Many hedges planted in or around gardens are evergreen, such as the box hedge, Griselinia littoralis or cherry laurel, which means they never wither and preserve their lively appearance throughout the four seasons, even during the harshest winters. Other species, such as beech, hibernate throughout the cold season and are revived again in spring, many producing beautiful and fragrant flowers. Berry shrubs are very recommended as well and require little maintenance, annually producing fruit which is very sought after. Blackberries, blueberries and red currants are among the favourites of growers and endeared by children.
Hedges are also commonly classed as formal or informal, formal ones encompassing those located on properties of public interest. The level of maintenance depends on the type and utility of the hedge; berry shrubs for instance are grown for their fruit, whilst evergreen hedges are kept for ornamental purposes and are therefore trimmed regularly in order to be kept compact, dense and tidy. Hedges can be trimmed with a variety of devices:
- Shears, manually operated, used for simple jobs and informal hedges.
- Automated trimmers, which can be electrical or gasoline powered.
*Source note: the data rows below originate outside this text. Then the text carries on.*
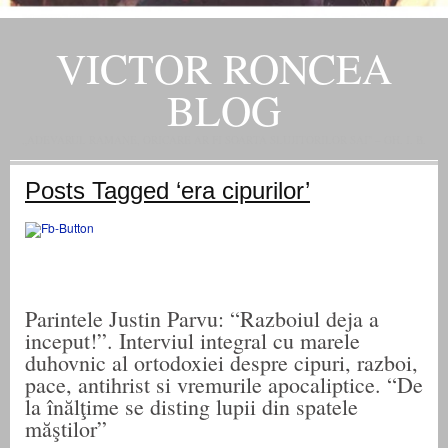
VICTOR RONCEA
BLOG
„ADEVARUL RAMANE, ORICARE AR FI SOARTA SLUJITORILOR SAI" – GH. I. B.
Posts Tagged ‘era cipurilor’
Parintele Justin Parvu: “Razboiul deja a
inceput!”. Interviul integral cu marele
duhovnic al ortodoxiei despre cipuri, razboi,
pace, antihrist si vremurile apocaliptice. “De
la înălţime se disting lupii din spatele
măştilor”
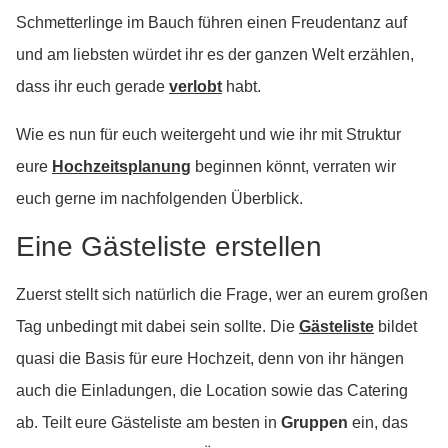
Schmetterlinge im Bauch führen einen Freudentanz auf
und am liebsten würdet ihr es der ganzen Welt erzählen,
dass ihr euch gerade
verlobt
habt.
Wie es nun für euch weitergeht und wie ihr mit Struktur
eure
Hochzeitsplanung
beginnen könnt, verraten wir
euch gerne im nachfolgenden Überblick.
Eine Gästeliste erstellen
Zuerst stellt sich natürlich die Frage, wer an eurem großen
Tag unbedingt mit dabei sein sollte. Die
Gästeliste
bildet
quasi die Basis für eure Hochzeit, denn von ihr hängen
auch die Einladungen, die Location sowie das Catering
ab. Teilt eure Gästeliste am besten in
Gruppen
ein, das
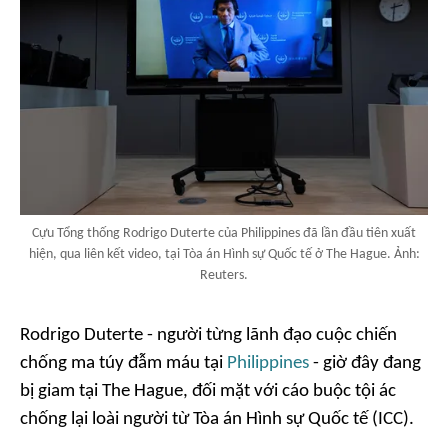
Cựu Tổng thống Rodrigo Duterte của Philippines đã lần đầu tiên xuất
hiện, qua liên kết video, tại Tòa án Hình sự Quốc tế ở The Hague. Ảnh:
Reuters.
Rodrigo Duterte - người từng lãnh đạo cuộc chiến
chống ma túy đẫm máu tại
Philippines
- giờ đây đang
bị giam tại The Hague, đối mặt với cáo buộc tội ác
chống lại loài người từ Tòa án Hình sự Quốc tế (ICC).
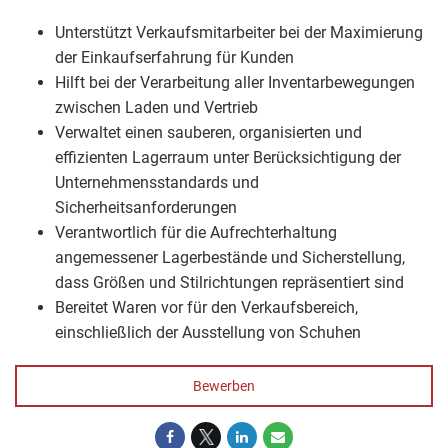
Unterstützt Verkaufsmitarbeiter bei der Maximierung
der Einkaufserfahrung für Kunden
Hilft bei der Verarbeitung aller Inventarbewegungen
zwischen Laden und Vertrieb
Verwaltet einen sauberen, organisierten und
effizienten Lagerraum unter Berücksichtigung der
Unternehmensstandards und
Sicherheitsanforderungen
Verantwortlich für die Aufrechterhaltung
angemessener Lagerbestände und Sicherstellung,
dass Größen und Stilrichtungen repräsentiert sind
Bereitet Waren vor für den Verkaufsbereich,
einschließlich der Ausstellung von Schuhen
Bewerben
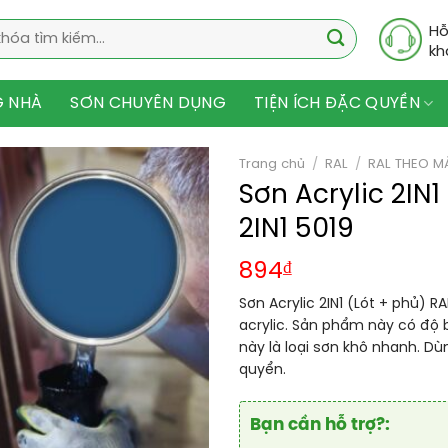
Hỗ
kh
G NHÀ
SƠN CHUYÊN DỤNG
TIỆN ÍCH ĐẶC QUYỀN
Trang chủ
/
RAL
/
RAL THEO M
Sơn Acrylic 2IN
2IN1 5019
894
₫
Sơn Acrylic 2IN1 (Lót + phủ) R
acrylic. Sản phẩm này có độ
này là loại sơn khô nhanh. Dù
quyển.
Bạn cần hỗ trợ?:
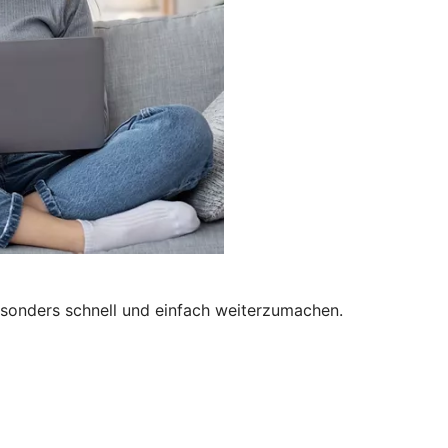
besonders schnell und einfach weiterzumachen.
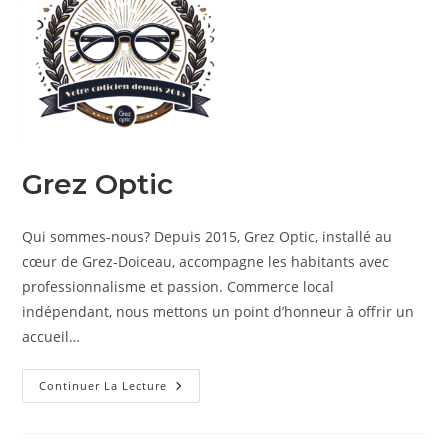
Grez Optic
Qui sommes-nous? Depuis 2015, Grez Optic, installé au
cœur de Grez-Doiceau, accompagne les habitants avec
professionnalisme et passion. Commerce local
indépendant, nous mettons un point d’honneur à offrir un
accueil…
Grez
Continuer La Lecture
Optic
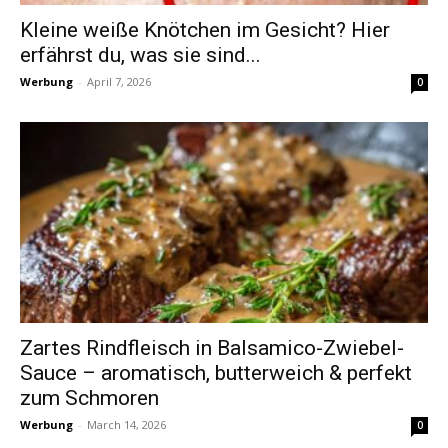
Kleine weiße Knötchen im Gesicht? Hier
erfährst du, was sie sind...
Werbung
-
April 7, 2026
0
Zartes Rindfleisch in Balsamico-Zwiebel-
Sauce – aromatisch, butterweich & perfekt
zum Schmoren
Werbung
-
March 14, 2026
0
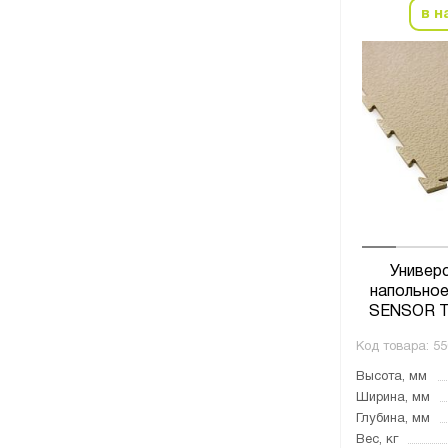
в н
Универ
напольное
SENSOR T
Код товара:
55
Высота, мм
Ширина, мм
Глубина, мм
Вес, кг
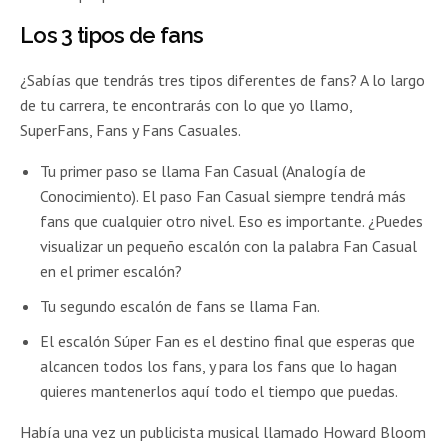
Los 3 tipos de fans
¿Sabías que tendrás tres tipos diferentes de fans? A lo largo
de tu carrera, te encontrarás con lo que yo llamo,
SuperFans, Fans y Fans Casuales.
Tu primer paso se llama Fan Casual (Analogía de
Conocimiento). El paso Fan Casual siempre tendrá más
fans que cualquier otro nivel. Eso es importante. ¿Puedes
visualizar un pequeño escalón con la palabra Fan Casual
en el primer escalón?
Tu segundo escalón de fans se llama Fan.
El escalón Súper Fan es el destino final que esperas que
alcancen todos los fans, y para los fans que lo hagan
quieres mantenerlos aquí todo el tiempo que puedas.
Había una vez un publicista musical llamado Howard Bloom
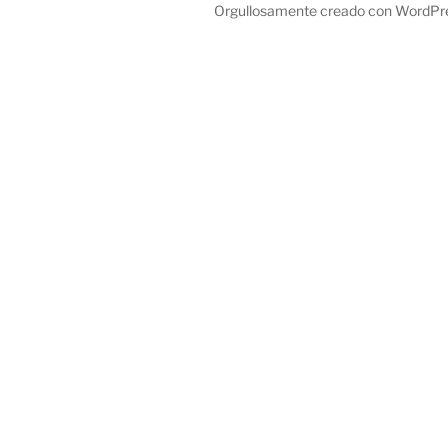
Orgullosamente creado con WordPr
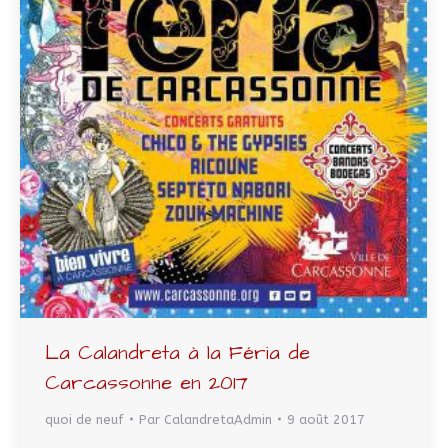
La Calandreta à la Féria de
Carcassonne en 2017
quoi de neuf
Par
CalandretaAdmin
9 août 2017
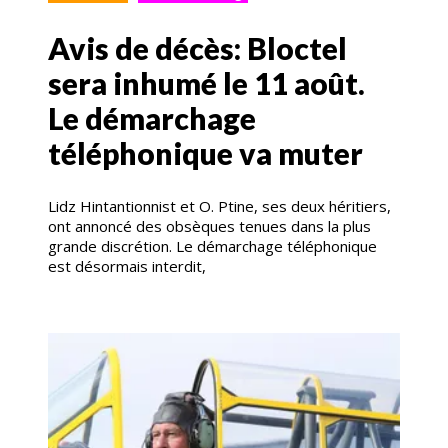
Avis de décès: Bloctel
sera inhumé le 11 août.
Le démarchage
téléphonique va muter
Lidz Hintantionnist et O. Ptine, ses deux héritiers,
ont annoncé des obsèques tenues dans la plus
grande discrétion. Le démarchage téléphonique
est désormais interdit,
- Tractor-mounted hedge trimmers.
Tractor-mounted hedge trimmers are used for very tall hedges; alternatively, telescopic shears can be used, as their handles allow reaching awkward locations. Also, although said to be les powerful, electrical trimmers seemed to be preferred by customers to gasoline powered types, as they are easier to manoeuver due to their lighter constitution and they cause less pollution as well.